Competition breeds innovation. That’s the logic behind the Canadian telecom regulator’s decision to end Northwestel’s monopoly on the telecommunications industry in the north.
The Canadian Radio-television and Telecommunications Commission (CRTC) ruled Wednesday that it will open the Yukon, Northwest Territories and Nunavut to the kind of local business and residential telephone competition the rest of the country has had for years.
“For the first time, many northern residents will be able to choose an alternate local telephone service provider,” Leonard Katz, the CRTC’s vice-chairman of telecommunications, said in a statement. “Competition will be introduced as soon as possible to bring choice and innovative options to Canada’s North.”
Competition will start May 1, 2012 in some parts of the region.
The decision was almost a complete dismissal of Northwestel’s service, which is owned by Bell Canada’s parent, BCE Inc. [TSX: BCE]
“We are disappointed that Northwestel, which has until now been the sole provider of local telephone service in the North, has not made a greater effort to improve its services,” Katz said in the press statement. “Many communities have been plagued by service outages and certain features are not widely available to customers.
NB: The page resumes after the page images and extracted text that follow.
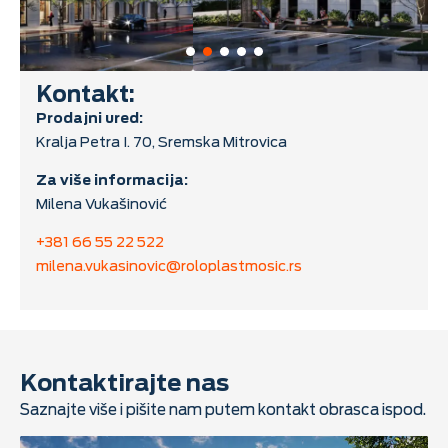
Kontakt:
Prodajni ured:
Kralja Petra I. 70, Sremska Mitrovica
Za više informacija:
Milena Vukašinović
+381 66 55 22 522
milena.vukasinovic@roloplastmosic.rs
Kontaktirajte nas
Saznajte više i pišite nam putem kontakt obrasca ispod.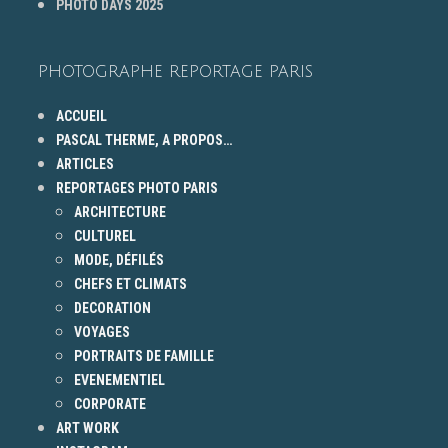
PHOTO DAYS 2025
PHOTOGRAPHE REPORTAGE PARIS
ACCUEIL
PASCAL THERME, A PROPOS…
ARTICLES
REPORTAGES PHOTO PARIS
ARCHITECTURE
CULTUREL
MODE, DÉFILÉS
CHEFS ET CLIMATS
DECORATION
VOYAGES
PORTRAITS DE FAMILLE
EVENEMENTIEL
CORPORATE
ART WORK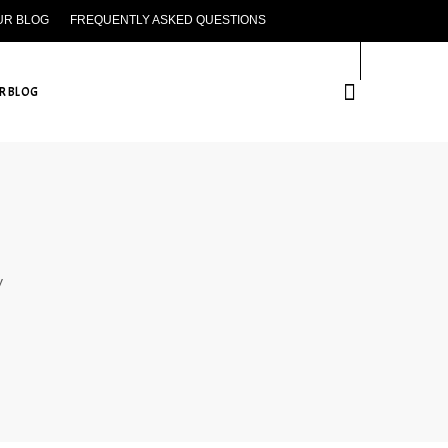
UR BLOG
FREQUENTLY ASKED QUESTIONS
CONTACT US
R BLOG
у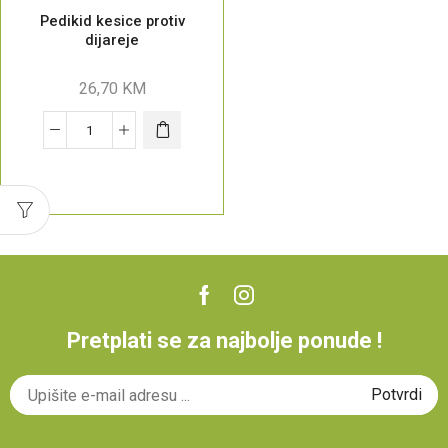
Pedikid kesice protiv
dijareje
26,70
KM
Pretplati se za najbolje ponude !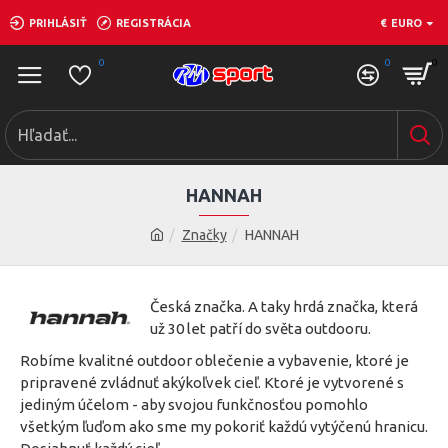
PRIHLÁSIŤ
REGISTRÁCIA
€
EURO
0
0
0
HANNAH
Značky
HANNAH
Česká značka. A taky hrdá značka, která
už 30 let patří do světa outdooru.
Robíme kvalitné outdoor oblečenie a vybavenie, ktoré je
pripravené zvládnuť akýkoľvek cieľ. Ktoré je vytvorené s
jediným účelom - aby svojou funkčnosťou pomohlo
všetkým ľuďom ako sme my pokoriť každú vytýčenú hranicu.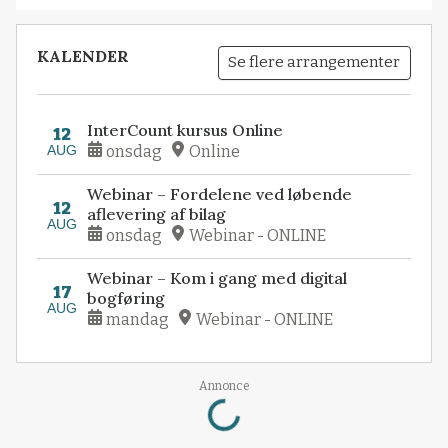
KALENDER
Se flere arrangementer
InterCount kursus Online
12
AUG
onsdag
Online
Webinar – Fordelene ved løbende
12
aflevering af bilag
AUG
onsdag
Webinar - ONLINE
Webinar – Kom i gang med digital
17
bogføring
AUG
mandag
Webinar - ONLINE
Loading...
Annonce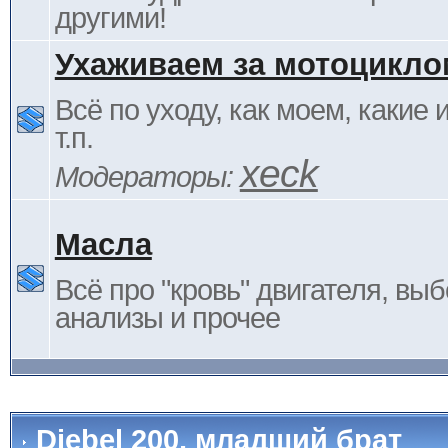
другими!
Ухаживаем за мотоцикло
Всё по уходу, как моем, какие
т.п.
xeck
Модераторы:
Масла
Всё про "кровь" двигателя, выб
анализы и прочее
Djebel 200, младший брат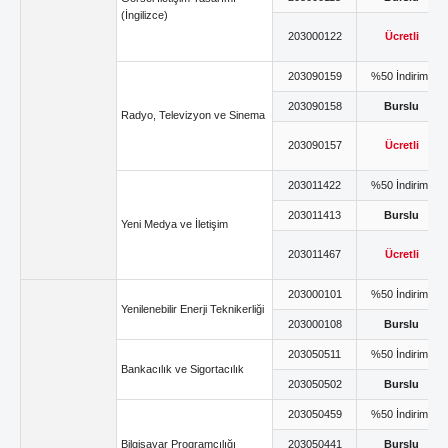
(İngilizce)
203000122
Ücretli
203090159
%50 İndirimli
203090158
Burslu
Radyo, Televizyon ve Sinema
203090157
Ücretli
203011422
%50 İndirimli
203011413
Burslu
Yeni Medya ve İletişim
203011467
Ücretli
203000101
%50 İndirimli
Yenilenebilir Enerji Teknikerliği
203000108
Burslu
203050511
%50 İndirimli
Bankacılık ve Sigortacılık
203050502
Burslu
203050459
%50 İndirimli
Bilgisayar Programcılığı
203050441
Burslu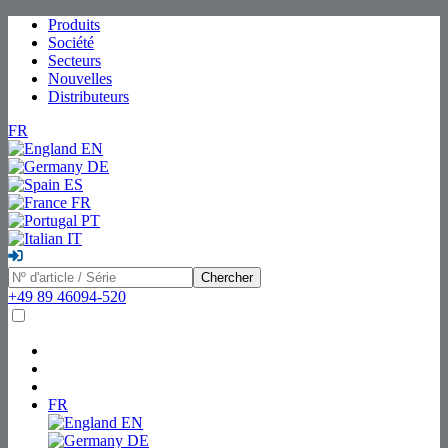
Produits
Société
Secteurs
Nouvelles
Distributeurs
FR
EN
DE
ES
FR
PT
IT
Chercher
+49 89 46094-520
FR
EN
DE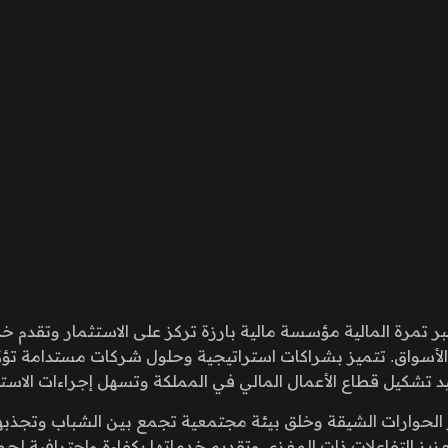
بر تمرة المالية مؤسسة مالية بارزة تركز على الاستثمار وتقدم
أسواق. تتميز بشراكات استراتيجية وحلول شركات مستدامة تؤكد ع
تشكيل قطاع الأعمال المالي في المملكة وتسهل إجراءات الاستثما
ز الحوارات الشيقة وخلق بيئة مجتمعية تجمع بين الشباب وتجذبهم
بتعزيز التفاعلات ذات المغزى وتقديم خدماتها بكفاءة واحترافية ل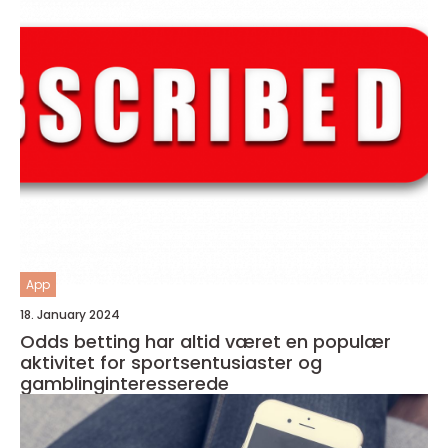
App
18. January 2024
Odds betting har altid været en populær
aktivitet for sportsentusiaster og
gamblinginteresserede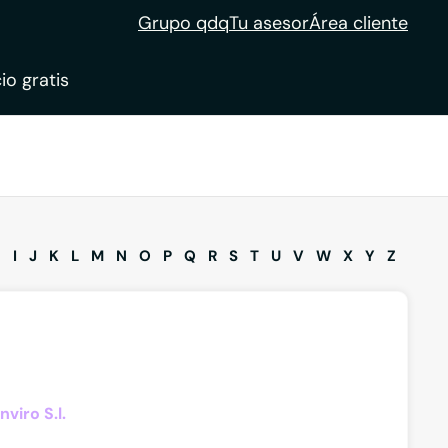
Grupo qdq
Tu asesor
Área cliente
io gratis
H
I
J
K
L
M
N
O
P
Q
R
S
T
U
V
W
X
Y
Z
viro S.l.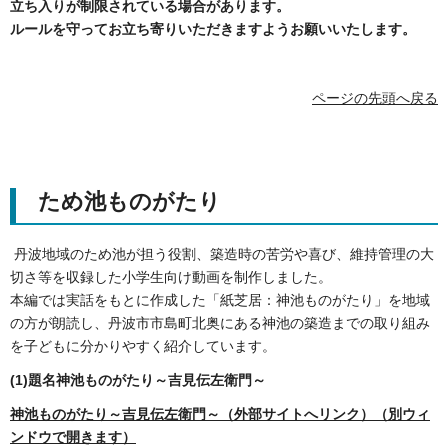
立ち入りが制限されている場合があります。
ルールを守ってお立ち寄りいただきますようお願いいたします。
ページの先頭へ戻る
ため池ものがたり
丹波地域のため池が担う役割、築造時の苦労や喜び、維持管理の大
切さ等を収録した小学生向け動画を制作しました。
本編では実話をもとに作成した「紙芝居：神池ものがたり」を地域
の方が朗読し、丹波市市島町北奥にある神池の築造までの取り組み
を子どもに分かりやすく紹介しています。
(1)題名神池ものがたり～吉見伝左衛門～
神池ものがたり～吉見伝左衛門～（外部サイトへリンク）（別ウィ
ンドウで開きます）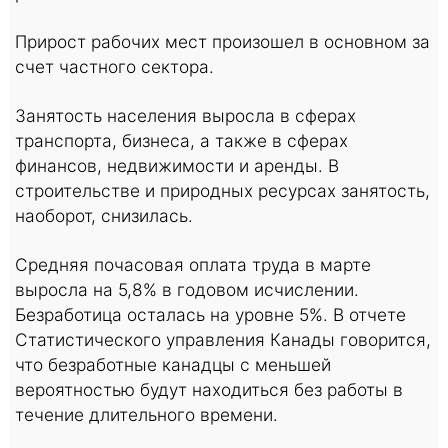
Прирост рабочих мест произошел в основном за
счет частного сектора.
Занятость населения выросла в сферах
транспорта, бизнеса, а также в сферах
финансов, недвижимости и аренды. В
строительстве и природных ресурсах занятость,
наоборот, снизилась.
Средняя почасовая оплата труда в марте
выросла на 5,8% в годовом исчислении.
Безработица осталась на уровне 5%. В отчете
Статистического управления Канады говорится,
что безработные канадцы с меньшей
вероятностью будут находиться без работы в
течение длительного времени.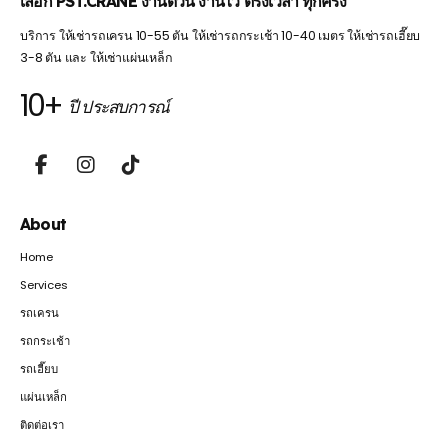
เลือก PST.CRANE งานด่วน งานไว ตรงเวลา ทุกครั้ง
บริการ ให้เช่ารถเครน 10-55 ตัน ให้เช่ารถกระเช้า 10-40 เมตร ให้เช่ารถเฮี๊ยบ
3-8 ตัน และ ให้เช่าแผ่นเหล็ก
10+
ปี ประสบการณ์
About
Home
Services
รถเครน
รถกระเช้า
รถเฮี๊ยบ
แผ่นเหล็ก
ติดต่อเรา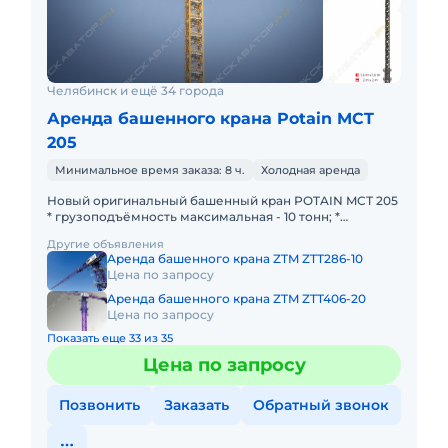
Челябинск и ещё 34 города
Аренда башенного крана Potain MCT
205
Минимальное время заказа: 8 ч.
Холодная аренда
Новый оригинальный башенный кран POTAIN MCТ 205
* грузоподъёмность максимальная - 10 тонн; *
грузоподъёмность на конце стрелы - 1,75 тонны;
Другие объявления
Способ перемещени
Аренда башенного крана ZTM ZTT286-10
Цена по запросу
Аренда башенного крана ZTM ZTT406-20
Цена по запросу
Показать еще 33 из 35
Цена по запросу
Позвонить
Заказать
Обратный звонок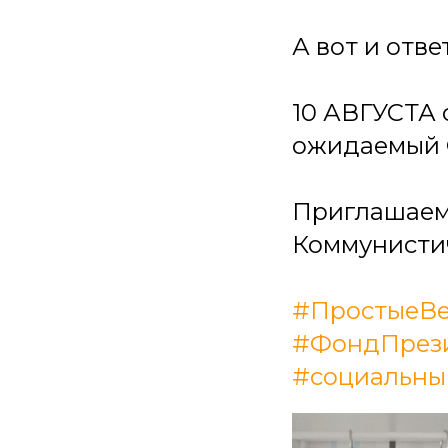
А вот и отве
10 АВГУСТА 
ожидаемый 
Приглашаем 
Коммунистич
#ПростыеВ
#ФондПрези
#социальны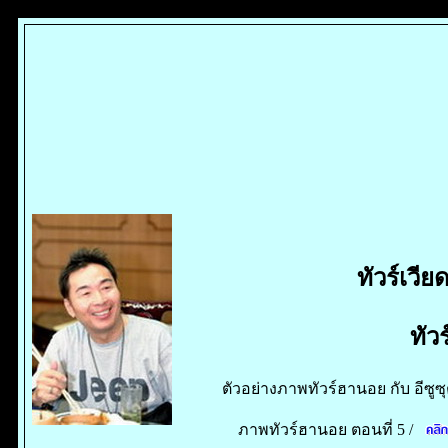
ทัวร์เวี
ทัว
ตัวอย่างภาพทัวร์ฮานอย กับ อีซูซุต
ภาพทัวร์ฮานอย ตอนที่ 5 /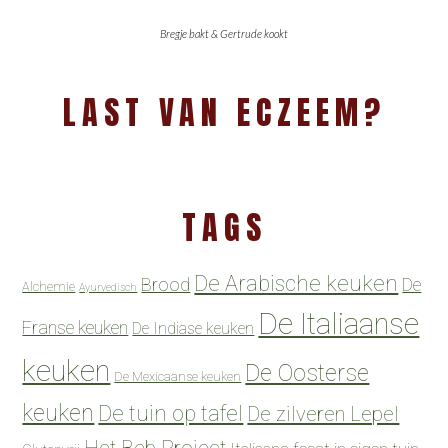
Bregje bakt & Gertrude kookt
LAST VAN ECZEEM?
TAGS
De Arabische keuken
Brood
De
Alchemie
Ayurvedisch
De Italiaanse
Franse keuken
De Indiase keuken
keuken
De Oosterse
De Mexicaanse keuken
keuken
De tuin op tafel
De zilveren Lepel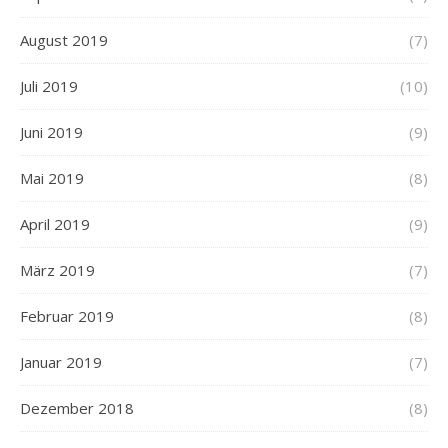
August 2019
(7)
Juli 2019
(10)
Juni 2019
(9)
Mai 2019
(8)
April 2019
(9)
März 2019
(7)
Februar 2019
(8)
Januar 2019
(7)
Dezember 2018
(8)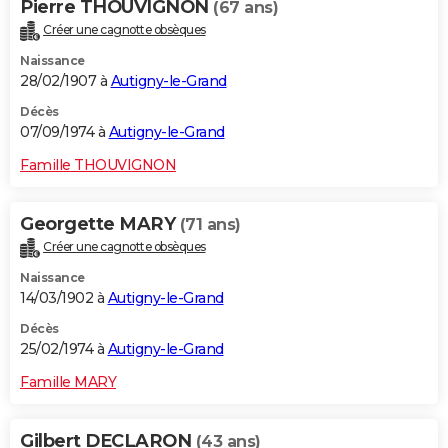
Pierre THOUVIGNON
(67 ans)
Créer une cagnotte obsèques
Naissance
28/02/1907 à
Autigny-le-Grand
Décès
07/09/1974 à
Autigny-le-Grand
Famille THOUVIGNON
Georgette MARY
(71 ans)
Créer une cagnotte obsèques
Naissance
14/03/1902 à
Autigny-le-Grand
Décès
25/02/1974 à
Autigny-le-Grand
Famille MARY
Gilbert DECLARON
(43 ans)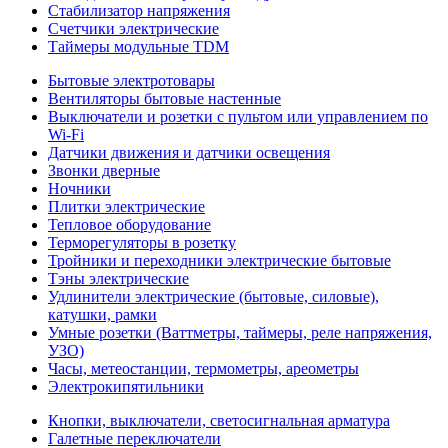
Стабилизатор напряжения
Счетчики электрические
Таймеры модульные TDM
Бытовые электротовары
Вентиляторы бытовые настенные
Выключатели и розетки с пультом или управлением по
Wi-Fi
Датчики движения и датчики освещения
Звонки дверные
Ночники
Плитки электрические
Тепловое оборудование
Терморегуляторы в розетку
Тройники и переходники электрические бытовые
Тэны электрические
Удлинители электрические (бытовые, силовые),
катушки, рамки
Умные розетки (Ваттметры, таймеры, реле напряжения,
УЗО)
Часы, метеостанции, термометры, ареометры
Электрокипятильники
Кнопки, выключатели, светосигнальная арматура
Галетные переключатели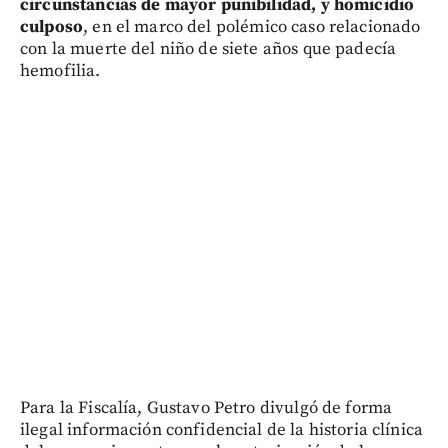
circunstancias de mayor punibilidad, y homicidio
culposo
, en el marco del polémico caso relacionado
con la muerte del niño de siete años que padecía
hemofilia.
Para la Fiscalía, Gustavo Petro divulgó de forma
ilegal información confidencial de la historia clínica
Northern residents deserve to have access to reliable and high-quality services comparable to those offered in the rest of the country.”
In the decision the CRTC noted that since 2007 Northwestel has received over $20 million a year as compensation for providing service in remote communities, during which its annual income from operations has nearly doubled to $69.3 million in 2010. “Despite this," the decision said, "the company has failed to make the necessary investments in its network. Northwestel’s infrastructure is aging and services comparable to those provided in the rest of Canada are unavailable in many remote communities. The commission is also concerned that this situation has likely affected the quality, reliability, and choice of services available to customers, as evidenced by a number of outages in various communities and the lack of service options."
The subsidy will continue this year, but the telco’s request for additional funds was denied.
Northwestel has six months to submit a plan detailing how it will modernize its network.
Iain Grant, managing director at the Montreal-based Seaboard Group telecommunications consultancy, said the decision is a huge step for business in the north. “It’s a bottleneck,” he said of the existing situation. “Until this ruling, competitors were not allowed to own [telecommunications] facilities.”